Valued for its connections to Theresa May’s drive as Prime Minister to improve the UK’s manufacturing sectors, which had been the focus of her Industrial Strategy in 2017, the move to disband the Council has been met with dismay from major UK manufacturing lobbyists. Make UK’s chief executive, Stephen Phipson, expressed fears that the government is neglecting the manufacturing sector in the UK’s economic recovery from the coronavirus pandemic.

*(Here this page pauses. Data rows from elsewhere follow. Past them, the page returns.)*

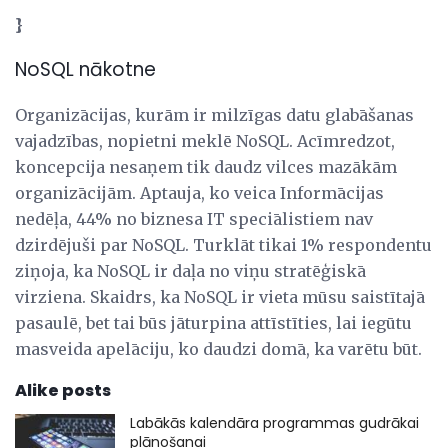
}
NoSQL nākotne
Organizācijas, kurām ir milzīgas datu glabāšanas
vajadzības, nopietni meklē NoSQL. Acīmredzot,
koncepcija nesaņem tik daudz vilces mazākām
organizācijām. Aptauja, ko veica Informācijas
nedēļa, 44% no biznesa IT speciālistiem nav
dzirdējuši par NoSQL. Turklāt tikai 1% respondentu
ziņoja, ka NoSQL ir daļa no viņu stratēģiskā
virziena. Skaidrs, ka NoSQL ir vieta mūsu saistītajā
pasaulē, bet tai būs jāturpina attīstīties, lai iegūtu
masveida apelāciju, ko daudzi domā, ka varētu būt.
Alike posts
Labākās kalendāra programmas gudrākai
plānošanai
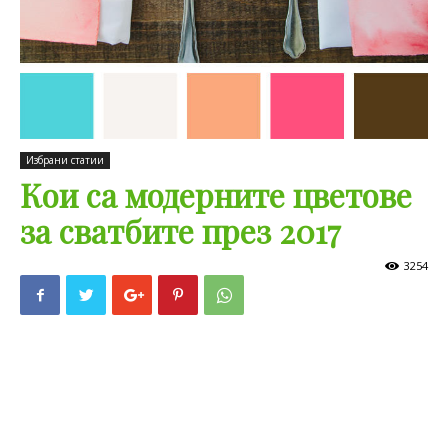
Избрани статии
Кои са модерните цветове
за сватбите през 2017
3254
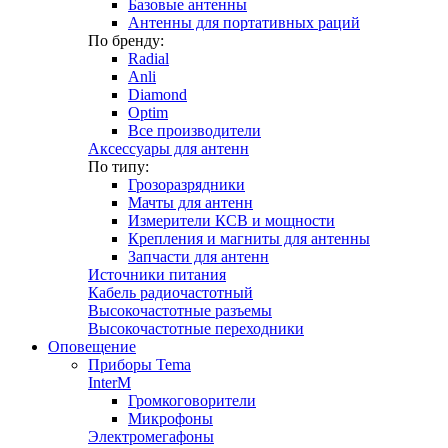
Базовые антенны
Антенны для портативных раций
По бренду:
Radial
Anli
Diamond
Optim
Все производители
Аксессуары для антенн
По типу:
Грозоразрядники
Мачты для антенн
Измерители КСВ и мощности
Крепления и магниты для антенны
Запчасти для антенн
Источники питания
Кабель радиочастотный
Высокочастотные разъемы
Высокочастотные переходники
Оповещение
Приборы Tema
InterM
Громкоговорители
Микрофоны
Электромегафоны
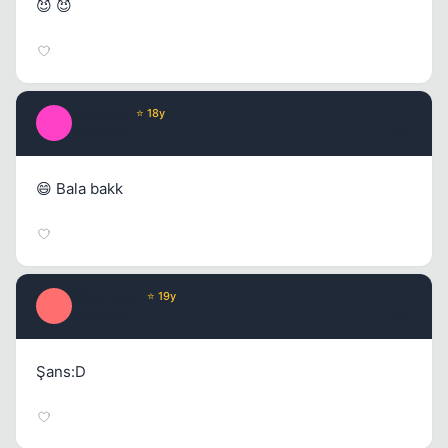
😈 😈
Brooklyn
⭐ 18y
B
17 yil once
#13
😄 Bala bakk
Misproject
⭐ 19y
M
17 yil once
#14
Şans:D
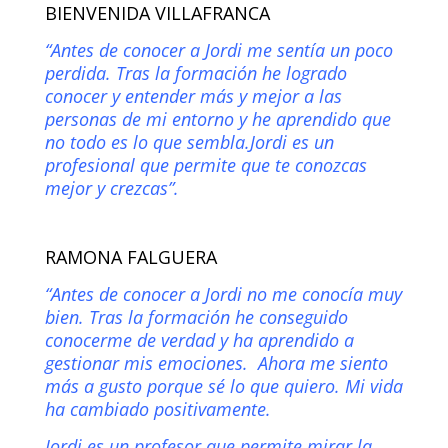
BIENVENIDA VILLAFRANCA
“Antes de conocer a Jordi me sentía un poco
perdida. Tras la formación he logrado
conocer y entender más y mejor a las
personas de mi entorno y he aprendido que
no todo es lo que sembla.Jordi es un
profesional que permite que te conozcas
mejor y crezcas”.
RAMONA FALGUERA
“Antes de conocer a Jordi no me conocía muy
bien. Tras la formación he conseguido
conocerme de verdad y ha aprendido a
gestionar mis emociones. Ahora me siento
más a gusto porque sé lo que quiero. Mi vida
ha cambiado positivamente.
Jordi es un profesor que permite mirar la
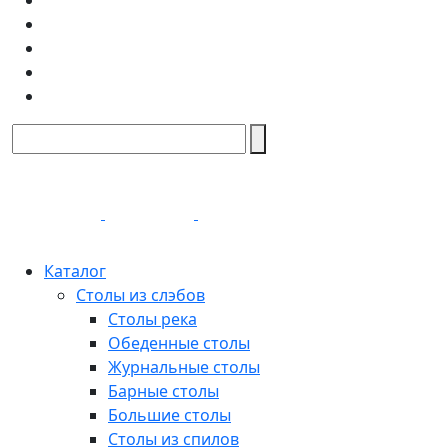
Каталог
Столы из слэбов
Столы река
Обеденные столы
Журнальные столы
Барные столы
Большие столы
Столы из спилов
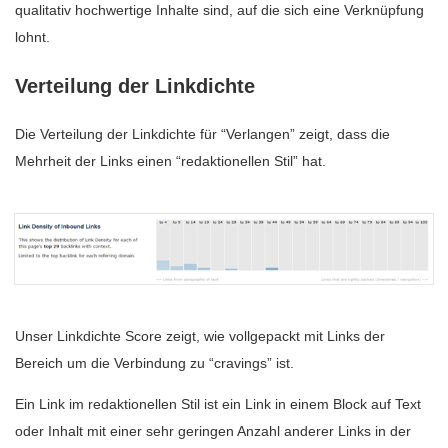
qualitativ hochwertige Inhalte sind, auf die sich eine Verknüpfung
lohnt.
Verteilung der Linkdichte
Die Verteilung der Linkdichte für “Verlangen” zeigt, dass die
Mehrheit der Links einen “redaktionellen Stil” hat.
Unser Linkdichte Score zeigt, wie vollgepackt mit Links der
Bereich um die Verbindung zu “cravings” ist.
Ein Link im redaktionellen Stil ist ein Link in einem Block auf Text
oder Inhalt mit einer sehr geringen Anzahl anderer Links in der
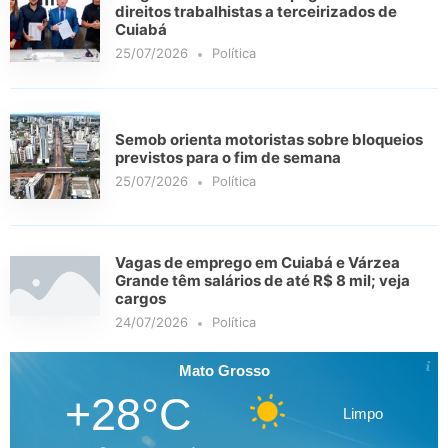
direitos trabalhistas a terceirizados de
Cuiabá
25/07/2026
Política
Semob orienta motoristas sobre bloqueios
previstos para o fim de semana
25/07/2026
Política
Vagas de emprego em Cuiabá e Várzea
Grande têm salários de até R$ 8 mil; veja
cargos
24/07/2026
Política
Mato Grosso
+28°C
Limpo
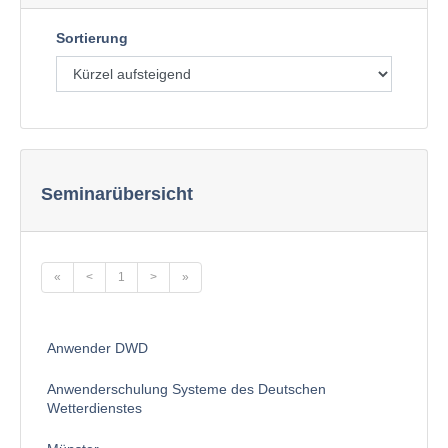
Sortierung
Seminarübersicht
«
<
1
>
»
Anwender DWD
Anwenderschulung Systeme des Deutschen
Wetterdienstes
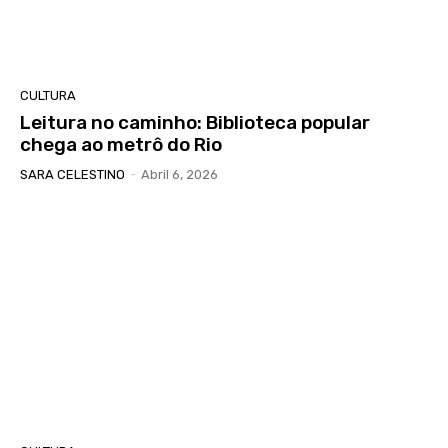
CULTURA
Leitura no caminho: Biblioteca popular
chega ao metrô do Rio
SARA CELESTINO
-
Abril 6, 2026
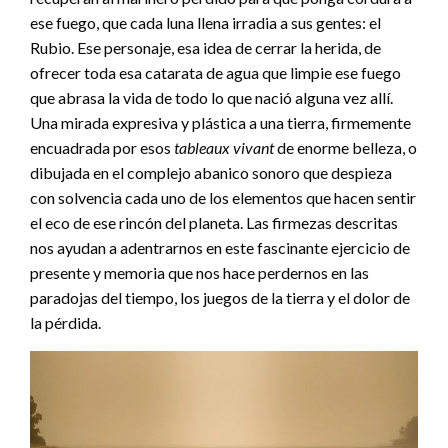
ese fuego, que cada luna llena irradia a sus gentes: el
Rubio. Ese personaje, esa idea de cerrar la herida, de
ofrecer toda esa catarata de agua que limpie ese fuego
que abrasa la vida de todo lo que nació alguna vez allí.
Una mirada expresiva y plástica a una tierra, firmemente
encuadrada por esos
tableaux vivant
de enorme belleza, o
dibujada en el complejo abanico sonoro que despieza
con solvencia cada uno de los elementos que hacen sentir
el eco de ese rincón del planeta. Las firmezas descritas
nos ayudan a adentrarnos en este fascinante ejercicio de
presente y memoria que nos hace perdernos en las
paradojas del tiempo, los juegos de la tierra y el dolor de
la pérdida.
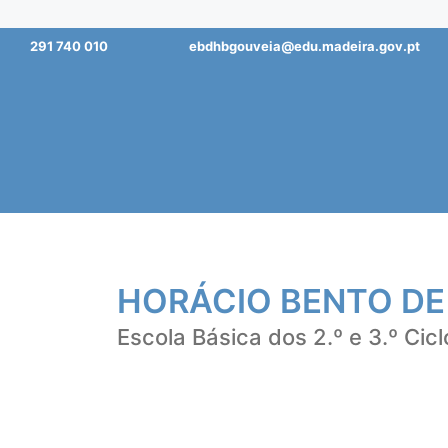
Saltar
291 740 010
ebdhbgouveia@edu.madeira.gov.pt
para
o
conteúdo
HORÁCIO BENTO DE
Escola Básica dos 2.º e 3.º Cicl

It is worth bearing in mind that since the Council’s primary role was to oversee and evaluate the old Industrial Strategy, it now seems redundant with the ‘plan for growth’ superseding the Industrial Strategy. However, direct consultation with some of the leading UK business names could have helped to properly coordinate a COVID recovery strategy, particularly considering that some of the businesses represented on the council are in most need of a proper recovery plan. John Lewis & Partners in particular has had to close many of its stores over the past year and Marks & Spencer (which is also represented on the council) joins John Lewis as having reported its first loss in their its history. Leaving behind the Industrial Strategy might also leave businesses in the UK without – as the director-general of the British Chambers of Commerce termed it – a “north star” to follow in their investment decisions and strategy. The alternative guidance in the ‘plan for growth’ has been criticised by business executives as being too broad and aspirational, without actually setting realistic and definite targets for businesses. The Industrial Strategy Council’s website outlined many easily-digestible metrics for tracking the progress of the various areas which the Industrial Strategy targeted, and such transparency for both firms and the public at large may come to be missed.
Last year’s Annual Report from the Council outlined areas of improvement which the government are now addressing in the ‘plan for growth’. Among these areas are the ‘future skills challenge’, which the Chancellor has announced will be addressed through investment in post-16 technical education, and ‘addressing regional disparities’, which the government is on track to do with the announcement of a UK Infrastructure Bank based in Leeds. This is not to say that they will be wholly successful in their endeavours: without the accountability and transparency offered by the Industrial Strategy Council’s work, many businesses might be left in the dark with regards to the progress of the ‘plan for growth’.
Nevertheless, both the industrial strategy, and the Council which oversaw it, were not perfect. The strategy itself was quite complex and multifaceted, with buzz-phrases like “Grand Challenges” and “global mega-trends” supposedly summarising the direction of the strategy and what it sought to address. It was even highlighted by the Industrial Strategy Council itself that it had failed to lead to “significantly improved policy co-ordination across government”, and that the Strategy’s policies were unlikely to have a “material impact” on the economy. Regarding the Council, doing away with a board of high-ranking officers at top UK firms to supposedly hold the government to account on a fixed, predetermined course of intervention allows for a more flexible response to economic needs going forward. Further, the latest budget targeted a more free-market approach to improving investment, with the Freeports initiative and ‘super deduction’ being the most prominent policies seeking to encourage businesses to take the initiative to invest. These naturally conflict with the idea of a government-led investment push for industry, which was at the core of the old Industrial Strategy.
Many of the UK’s objectives on improving the long-term quality of the economy remain the same, even throughout the pandemic, which is why concerns have been raised about the abandonment of the Industrial Strategy. The new ‘plan for growth’ might be seeking to meet some of the objectives which the Industrial Strategy Council outlined, but if it truly is superseding a long-term government strategy on core industry improvement, the loss of accountability and advice from a diverse advisory group might be concerning.